Assuming I can understand the subject of the book, I usually read the introduction or first chapter, and I read some of every few pages to get a sense of the author’s style. The author’s vocabulary often dictates the typeface I use. (p.33)

Legibility for Children

Lynne Watts and John Nisbet, Legibility in Children’s Books, (p.19):

Legibility as a priority may suffer; but by knowing precisely what diminishes legibility, the designer is in a better position to decide how far reading efficiency should be reduced for considerations of impact, visual experience, ‘atmosphere’, etc.

Capital letters (p.21):

Research studies have shown that children are more familiar with capital letters than with lower case letters. They are able to name correctly more capital letters than lower case, to perceive capitals more easily and to experience less confusion in differentiating between individual letters.

Clarity vs. legibility (p.33):

The geometric design of modern typefaces is appreciated by many designers for its clarity and symmetry. However clarity and legibility may be in conflict.

Type size (p.49):

A type size should be large enough to enable ease of letter discrimination, but small enough to encourage word recognition rather than letter recognition. This would preclude the use of a type size larger than 18 points. Generous leading would appear appropriate for children in the early grades where perception and spatial difficulties are commonly found.

What is a Typographer?

Ruari McLean, True to Type, (Author’s preface):

Type is only a tool. It is one method of communication. Typography is the art, or skill, of using that tool in the most useful way for the purpose intended. The typographer is the person who exercises that art, or skill.

The words do not necessarily have to be read easily, but they have to be read unmistakably, and in the right frame of mind, by the right people.

It is the unique fascination of the typographer’s problem that it involves both design and literature. The designer who has no feeling for words will never make a good typographer.

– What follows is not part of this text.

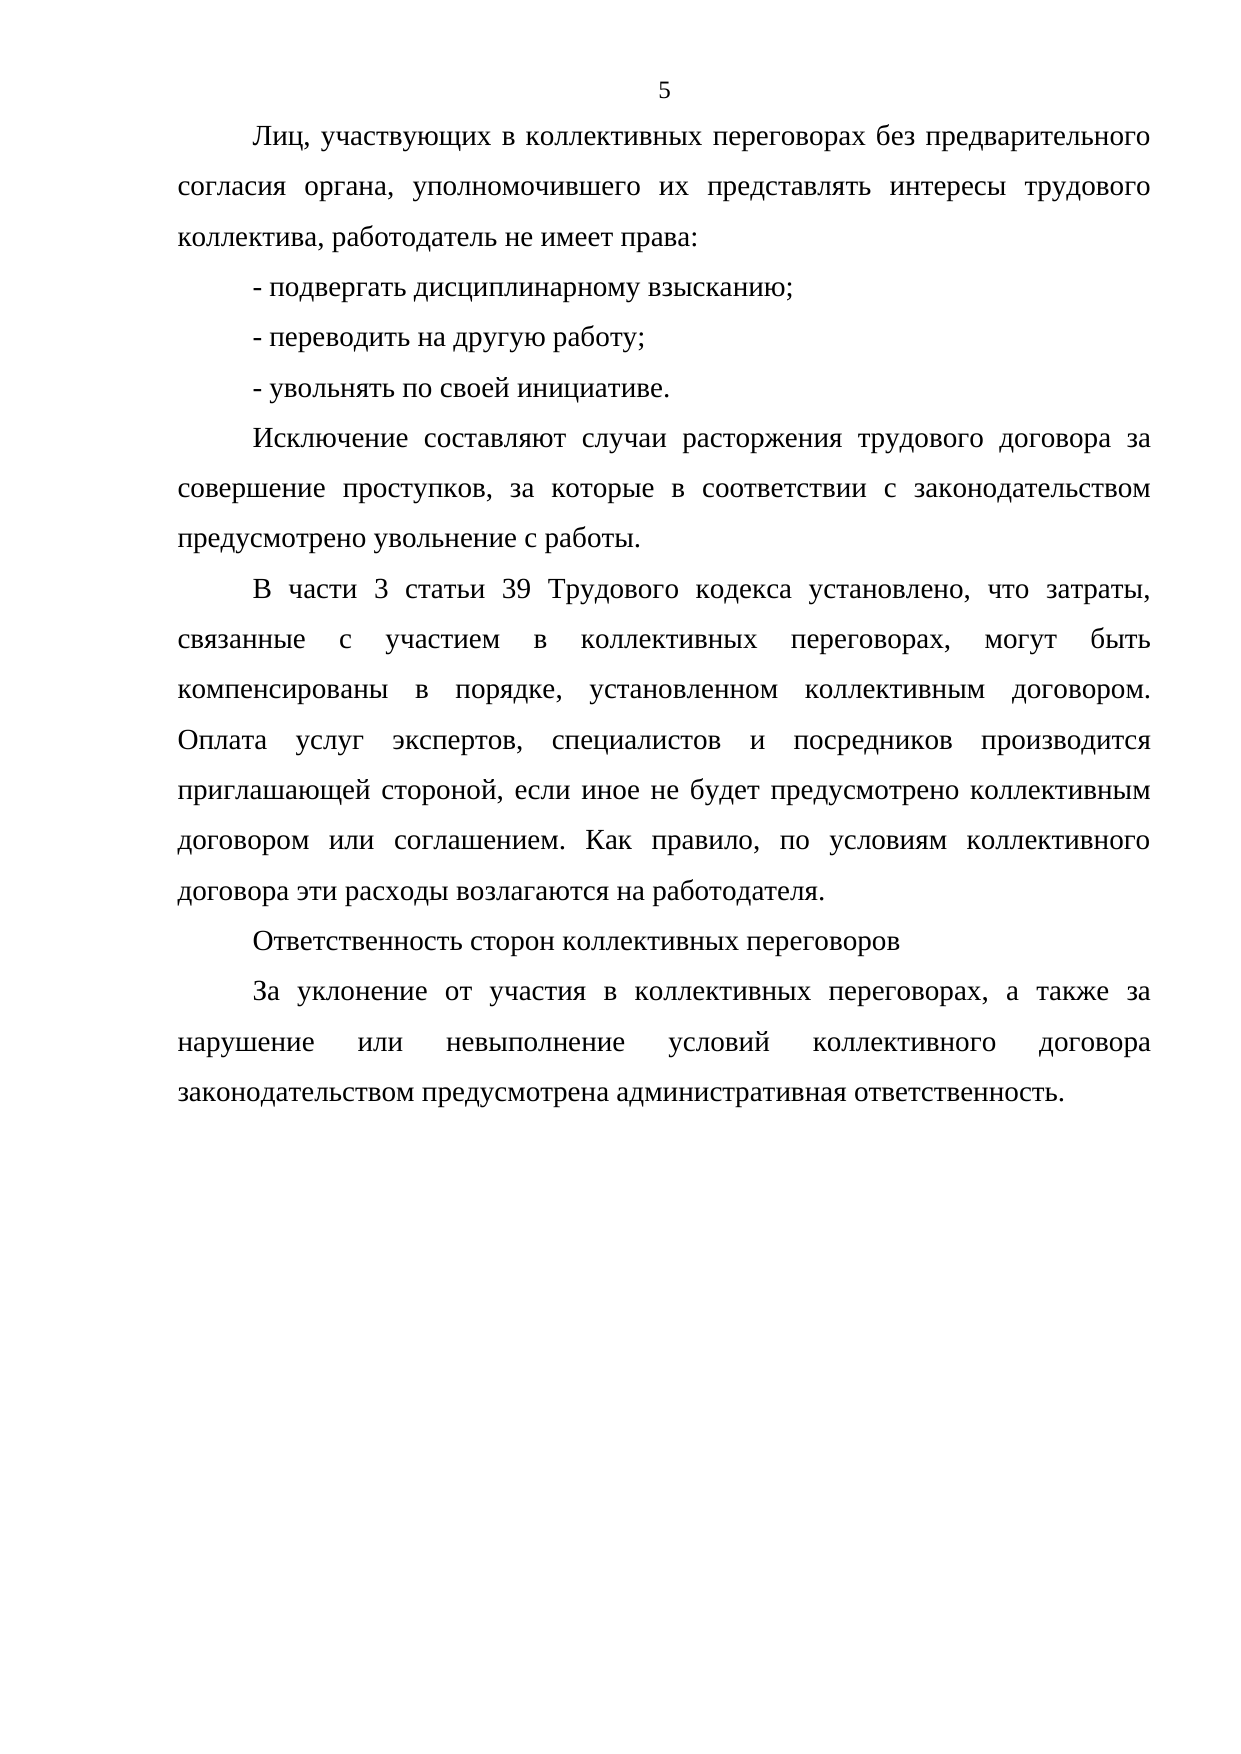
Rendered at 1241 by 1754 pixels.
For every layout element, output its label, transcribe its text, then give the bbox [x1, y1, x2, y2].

A piece of typography may be ‘beautiful’: that is to say, pleasing to the eye. But to whose eye? If it is not pleasing to the eye of the customers it is intended to please, it is not a well-design job.

Test of Spacing

Daniel Burkely Updike, In the Day’s Work, writes:

A good test of spacing is to hold a printed page upside down, when, the sense of the words not being caught, the eye more readily perceives whether the spacing of the page is even or not.